(Task brief)
Rewrite the lines starting at the one containing "objetivo. Regla de" and ending at the one containing "Publicidad online", with "Instagram" replaced by "TikTok" and all else left unchanged.

Extracted page text data
◆ ◆ ◆ ◆ ◆

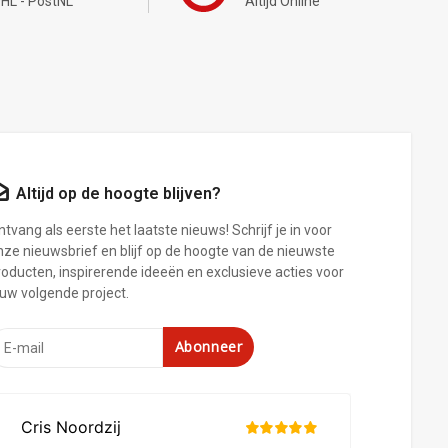
HL - PostNL
Altijd Online
Altijd op de hoogte blijven?
tvang als eerste het laatste nieuws! Schrijf je in voor
nze nieuwsbrief en blijf op de hoogte van de nieuwste
roducten, inspirerende ideeën en exclusieve acties voor
ouw volgende project.
Abonneer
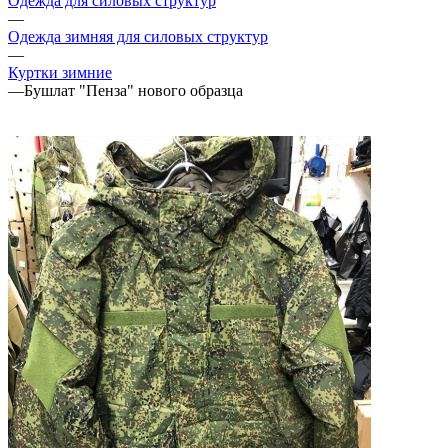
Одежда для силовых структур
—
Одежда зимняя для силовых структур
—
Куртки зимние
—
Бушлат "Пенза" нового образца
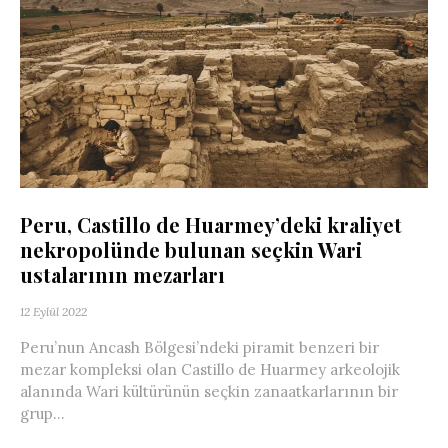
Peru, Castillo de Huarmey’deki kraliyet
nekropolünde bulunan seçkin Wari
ustalarının mezarları
12 Eylül 2022
Peru’nun Ancash Bölgesi’ndeki piramit benzeri bir
mezar kompleksi olan Castillo de Huarmey arkeolojik
alanında Wari kültürünün seçkin zanaatkarlarının bir
grup...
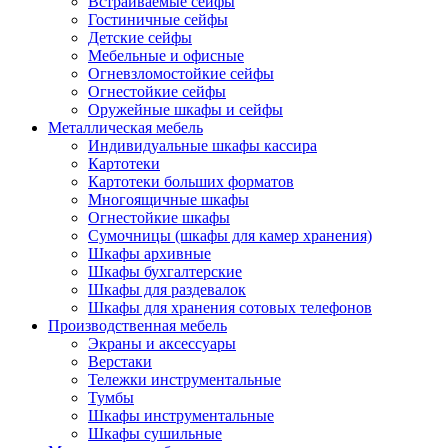
Встраиваемые сейфы
Гостиничные сейфы
Детские сейфы
Мебельные и офисные
Огневзломостойкие сейфы
Огнестойкие сейфы
Оружейные шкафы и сейфы
Металлическая мебель
Индивидуальные шкафы кассира
Картотеки
Картотеки больших форматов
Многоящичные шкафы
Огнестойкие шкафы
Сумочницы (шкафы для камер хранения)
Шкафы архивные
Шкафы бухгалтерские
Шкафы для раздевалок
Шкафы для хранения сотовых телефонов
Производственная мебель
Экраны и аксессуары
Верстаки
Тележки инструментальные
Тумбы
Шкафы инструментальные
Шкафы сушильные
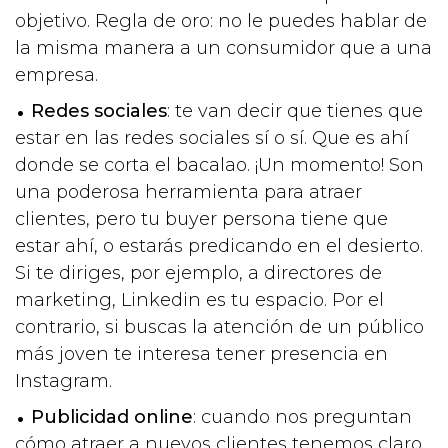
objetivo. Regla de oro: no le puedes hablar de
la misma manera a un consumidor que a una
empresa.
Redes sociales
: te van decir que tienes que
estar en las redes sociales sí o sí. Que es ahí
donde se corta el bacalao. ¡Un momento! Son
una poderosa herramienta para atraer
clientes, pero tu buyer persona tiene que
estar ahí, o estarás predicando en el desierto.
Si te diriges, por ejemplo, a directores de
marketing, Linkedin es tu espacio. Por el
contrario, si buscas la atención de un público
más joven te interesa tener presencia en
Instagram.
Publicidad online
: cuando nos preguntan
cómo atraer a nuevos clientes tenemos claro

◆ ◆ ◆ ◆ ◆

(Written response)
objetivo. Regla de oro: no le puedes hablar de
la misma manera a un consumidor que a una
empresa.
Redes sociales
: te van decir que tienes que
estar en las redes sociales sí o sí. Que es ahí
donde se corta el bacalao. ¡Un momento! Son
una poderosa herramienta para atraer
clientes, pero tu buyer persona tiene que
estar ahí, o estarás predicando en el desierto.
Si te diriges, por ejemplo, a directores de
marketing, Linkedin es tu espacio. Por el
contrario, si buscas la atención de un público
más joven te interesa tener presencia en
TikTok.
Publicidad online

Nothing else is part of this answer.